8. Calvin Johnson, WR, Detroit Lions
After Charles, there is a bit of a gap in running backs. That makes it a perfect time to grab Calvin Johnson, who is easily the best receiver on the board.
While it is usually a better strategy to stock up on running backs early, Megatron is so much better than the rest of the players at his position that you can feel comfortable changing things up with this pick.
Detroit will continue throwing the ball at a high rate, and Johnson remains the top target for Matthew Stafford. At this point, it seems like the worst-case scenario is a 1,500-yard season, and that is more than good enough for your fantasy team.
9. LeSean McCoy, RB, Philadelphia Eagles
Many drafts are seeing LeSean McCoy dropping out of the first round. According to ESPN, the running back's average draft position is 12.5. This would be a mistake.
Although McCoy had a down year last season, the talent is still there for some eye-popping numbers this time around. Chip Kelly's new system is based on plenty of running, and the Eagles really do not have the receivers to throw the ball to even if they wanted to.
Even if Bryce Brown ends up sharing the backfield, the lanes will be open for Shady to break off some huge runs and have a bounce-back season. You can also expect him to get into the end zone more than twice like he did a year ago.

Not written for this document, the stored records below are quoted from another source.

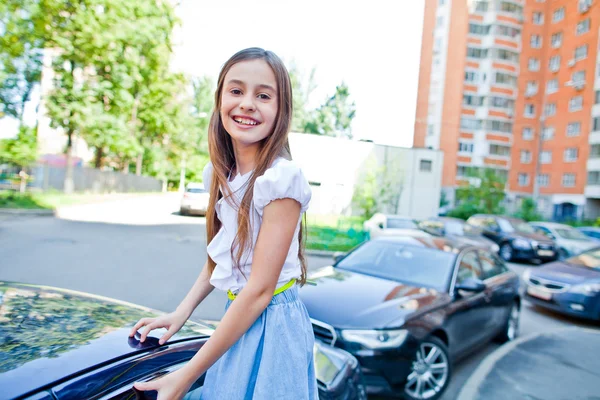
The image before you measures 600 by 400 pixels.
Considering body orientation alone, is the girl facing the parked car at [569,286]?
no

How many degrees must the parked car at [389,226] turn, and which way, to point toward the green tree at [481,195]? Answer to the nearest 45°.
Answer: approximately 135° to its left

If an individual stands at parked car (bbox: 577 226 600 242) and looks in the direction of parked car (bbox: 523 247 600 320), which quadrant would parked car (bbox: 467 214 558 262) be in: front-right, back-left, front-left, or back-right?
front-right

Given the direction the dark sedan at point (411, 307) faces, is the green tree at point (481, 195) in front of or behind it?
behind

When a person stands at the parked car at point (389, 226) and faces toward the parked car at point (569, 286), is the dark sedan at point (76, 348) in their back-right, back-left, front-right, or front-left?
front-right

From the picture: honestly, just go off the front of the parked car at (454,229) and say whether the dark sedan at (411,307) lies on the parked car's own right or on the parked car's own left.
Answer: on the parked car's own right

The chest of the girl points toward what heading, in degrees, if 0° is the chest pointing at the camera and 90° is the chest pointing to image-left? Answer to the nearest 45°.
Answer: approximately 45°

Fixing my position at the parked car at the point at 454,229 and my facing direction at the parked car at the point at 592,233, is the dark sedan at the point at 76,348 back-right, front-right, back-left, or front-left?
back-right

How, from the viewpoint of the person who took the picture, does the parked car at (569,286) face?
facing the viewer and to the left of the viewer

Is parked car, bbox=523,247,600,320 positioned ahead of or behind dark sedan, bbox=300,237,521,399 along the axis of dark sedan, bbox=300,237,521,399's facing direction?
behind

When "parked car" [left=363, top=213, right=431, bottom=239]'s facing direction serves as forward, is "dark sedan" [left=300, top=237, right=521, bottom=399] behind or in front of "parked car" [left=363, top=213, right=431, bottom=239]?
in front

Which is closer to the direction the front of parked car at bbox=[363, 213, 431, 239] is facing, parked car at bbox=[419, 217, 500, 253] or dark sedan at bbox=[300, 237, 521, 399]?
the dark sedan

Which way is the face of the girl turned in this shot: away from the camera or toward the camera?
toward the camera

10. Trent Richardson, RB, Cleveland Browns
Trent Richardson had a solid rookie season, but he was relied on to do too much and he ended up gaining only 3.6 yards per carry. The problem is that it is hard to imagine a better showing this year.
Without a legitimate passing attack, defenses are certain to keep a lot of men close to the line of scrimmage to stop the run. Richardson will be forced to grind away again as he tries to get a couple of yards each play.
The young player will get his touches, but do not be overanxious about drafting him early.
11. Alfred Morris, RB, Washington Redskins
One of the first rules in fantasy football is to never trust Mike Shanahan. Even if Alfred Morris was one of the top running backs in the league last season, the Redskins coach has a knack for messing up his backfield at the last minute.
However, the bigger question is the health of Robert Griffin III. Morris benefited from the fact that defenses had to focus on the dynamic quarterback on every play. If Griffin is not 100 percent healthy, it will allow opposing teams to key on stopping the rushing attack.
Morris had a great season, but assuming a repeat is a bad strategy.
12. Aaron Rodgers, QB, Green Bay Packers
Most people are against drafting a quarterback in the first round, and the deep class this season justifies that to a degree. However, most of the second-tier players come with a great deal of risk, and you can be left in trouble if you pick the wrong guy.
On the other hand, it is near impossible to imagine a down year from Aaron Rodgers if he is healthy. Over the last five years, he has averaged 4,266 yards and 34 touchdowns, and he has kept his interceptions down as well.
Rodgers had at least nine points every week last season and topped 24 points on eight occasions. Grabbing him in the first round allows you to simply forget about the quarterback position for the rest of the season because he just helps you win games.
This is something you cannot say about any of the remaining running backs.